Thursday, July 20, 2017 This Week's Paper

Wide Range of Styles in Pastel Exhibit

The work of more than 60 American and Canadian artists is on display in Northwest Pastel Society’s 26th annual International Open Exhibition, currently on display at American Art Company.

The artists display a range of styles. Pastel paintings can be quite clear and well defined as well as hazy and blurry. They can be realistic or abstract. This show gathers a good cross section of all of these.

The President’s Award went to Kathleen Secrest of Deer Park for “Beach House Sunset.” The house appears blurry behind swashes of purple and yellow.

The Director’s Award went to Janice Wall of Vashon Island for “Just Out of Reach.” It is a nude woman with her back turned to the viewer. An orange ribbon in her hair provides a splash of color.

Barbara Benedetti Newton of Renton won Best of Show for “Heartbreak Morning.” It depicts a field in winter with a light dusting of snow. The sun is to the right with the fence posts casting a shadow. Areas touched by the shadows have accents of blue and purple, while the brush in the sunlight is in brown tones.

Just as impressive is her adjacent painting “Winter.” One tree casts a normal shadow on the lake, while the other casts a shadow that appear bizarre.

Kari Tirrell of Gig Harbor draws inspiration from Venice, Italy. “Waiting” shows two of that city’s famous boats docked next to a home with a plant on the windowsill. A pole with stripes of white and light blue pairs well with shades of blue in the water and the boat covers.

In “Laundry Day, Venice” Tirrell depicts clotheslines between buildings. Her style is crisp with details well defined.

Ursula Barril utilizes diagonal brushstrokes on “Bridge at Brugges.”

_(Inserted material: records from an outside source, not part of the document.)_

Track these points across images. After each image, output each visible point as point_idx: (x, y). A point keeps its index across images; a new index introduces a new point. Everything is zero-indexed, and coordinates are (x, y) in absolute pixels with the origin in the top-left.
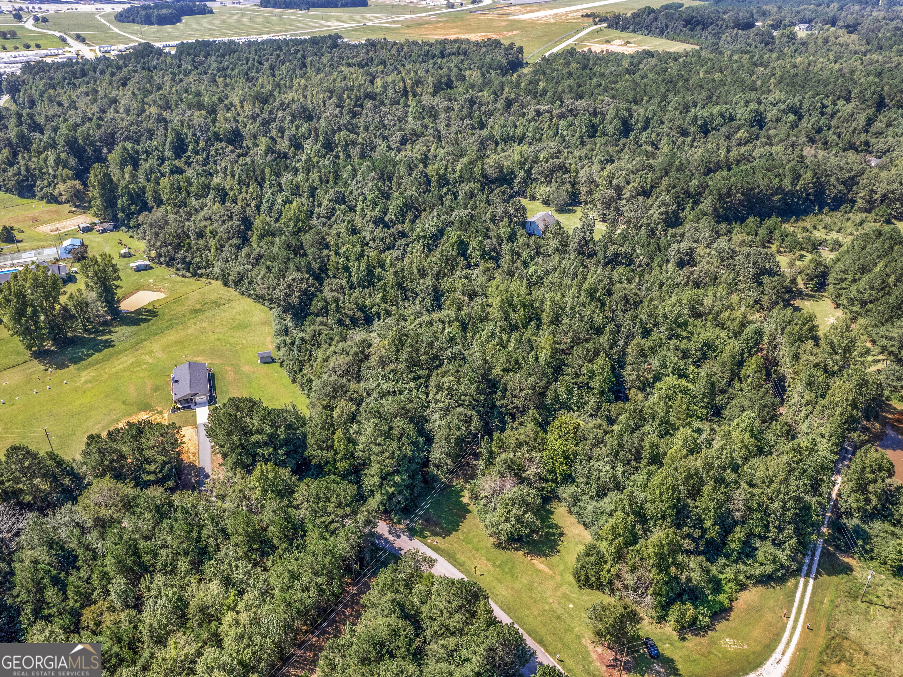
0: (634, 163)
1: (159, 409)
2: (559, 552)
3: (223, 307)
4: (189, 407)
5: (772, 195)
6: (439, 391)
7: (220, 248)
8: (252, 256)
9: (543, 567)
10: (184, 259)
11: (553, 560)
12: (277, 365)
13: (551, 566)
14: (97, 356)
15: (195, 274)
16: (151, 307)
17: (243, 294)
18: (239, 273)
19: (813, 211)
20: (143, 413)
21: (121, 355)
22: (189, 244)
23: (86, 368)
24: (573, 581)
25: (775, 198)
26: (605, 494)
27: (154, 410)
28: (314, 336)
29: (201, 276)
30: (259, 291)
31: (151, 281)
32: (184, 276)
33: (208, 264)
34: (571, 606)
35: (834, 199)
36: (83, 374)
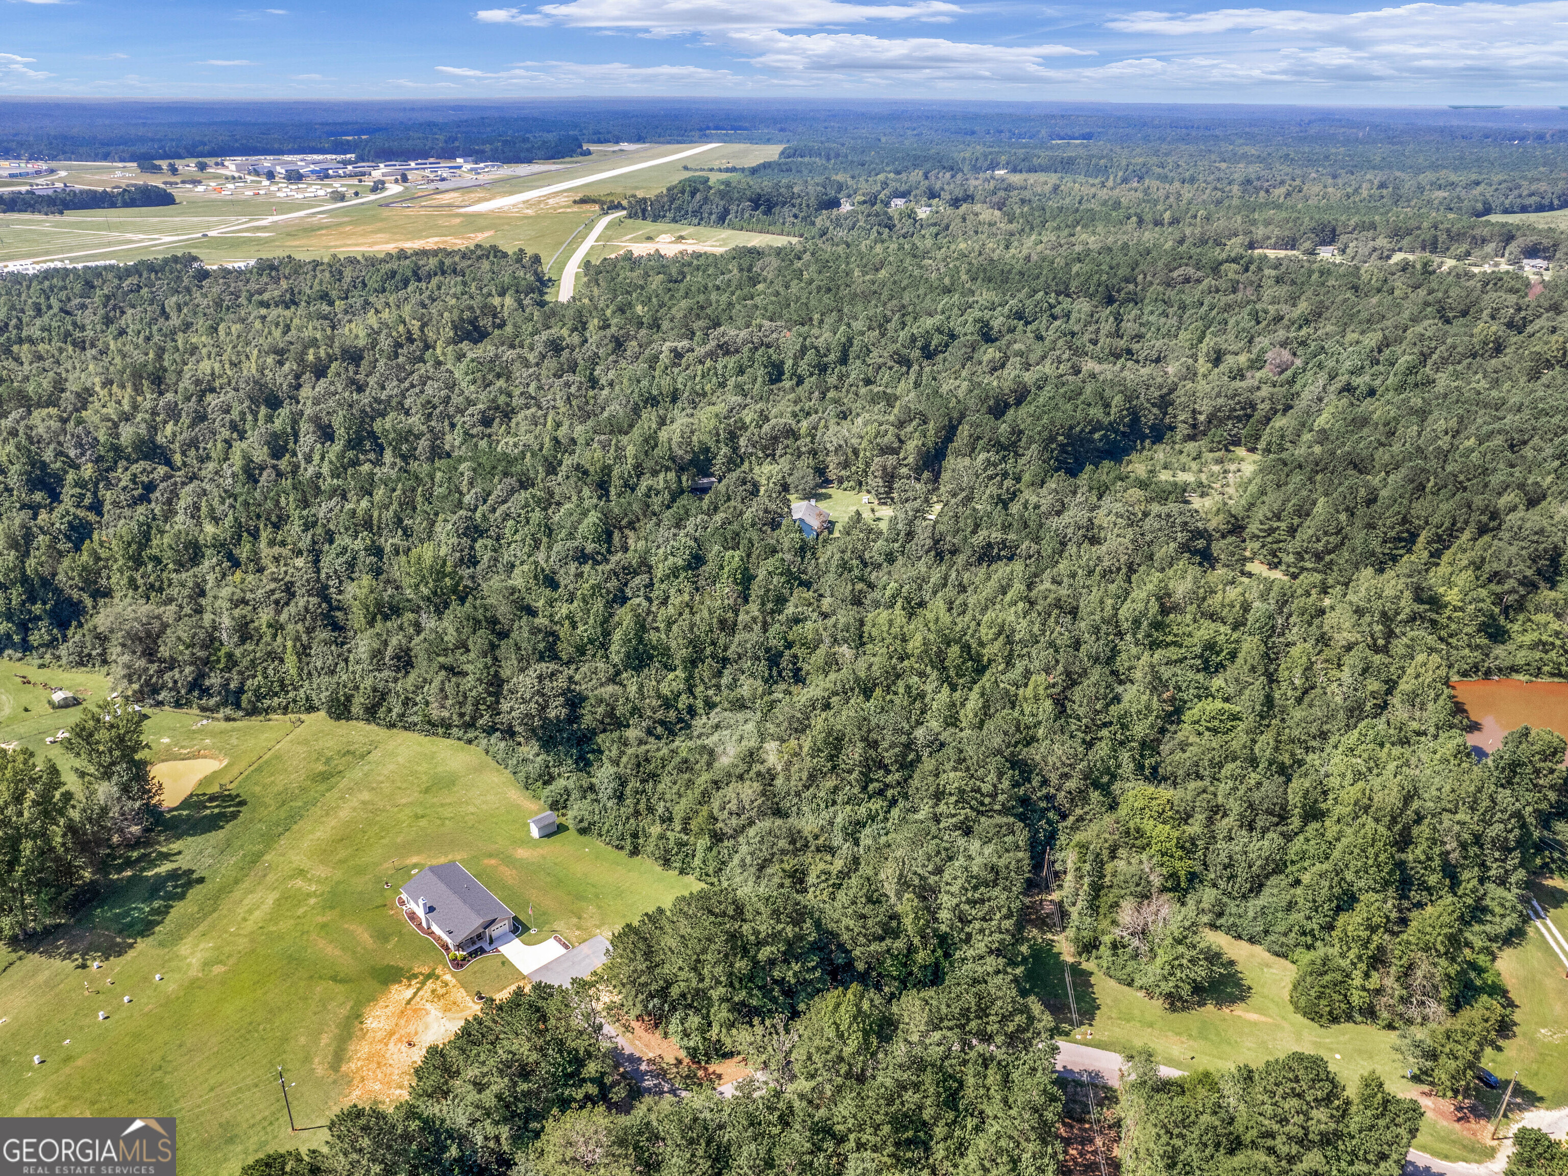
0: (896, 411)
1: (426, 970)
2: (1250, 988)
3: (370, 757)
4: (482, 951)
5: (1092, 432)
6: (939, 800)
7: (304, 652)
8: (389, 652)
9: (1253, 1017)
10: (225, 686)
11: (1254, 1000)
12: (572, 833)
13: (1261, 1011)
14: (179, 910)
15: (253, 712)
16: (214, 789)
17: (392, 726)
18: (375, 690)
19: (1134, 448)
20: (395, 988)
21: (237, 894)
22: (230, 656)
23: (176, 937)
24: (1307, 1022)
25: (1097, 436)
26: (1261, 885)
27: (415, 976)
28: (639, 765)
29: (267, 711)
30: (436, 713)
31: (166, 740)
32: (228, 719)
33: (283, 686)
34: (1338, 1056)
35: (1153, 428)
36: (184, 948)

Patty Forte Linna displays her considerable talent with “Graceful.” A woman with her back turned wears a long white dress, likely preparing to head off to a gala. She gazes at a pair of shoes on a shelf with hues of purple and red, the same color scheme used on the other side of the painting in the curtains.

Kate McGee utilizes squares, rectangles and circle in hues of yellow and brown to create the nature scene in “Hunter Canyon.”

Joe Mac Kechnie displays good command of color in “Old Watering Hole.” Two cows graze in the background. In the foreground are rocks next to a creek. The thin, squiggly lines of red, blue and orange create interesting accents on the gray rocks.

Tatyana Deynega offers two pleasing paintings of children – “Boy on the Beach” and “Girl with Flowers.” Both have a considerable level of detail.

Jo Ann Sullivan goes in an abstract direction with “Backwater.” The brushstrokes go in all directions with purple and blue accents standing out.

Tammy Radford, a co-owner of the gallery, is to be commended for the placement of the paintings. Paintings with similar themes or color schemes are gathered together. This show flows well from one wall to the next.

The gallery is located at 1126 Broadway. It is open from 10 a.m. to 5:30 p.m. Tuesday through Friday and 10 a.m. to 5 p.m. on Saturdays. The exhibit runs through June 16.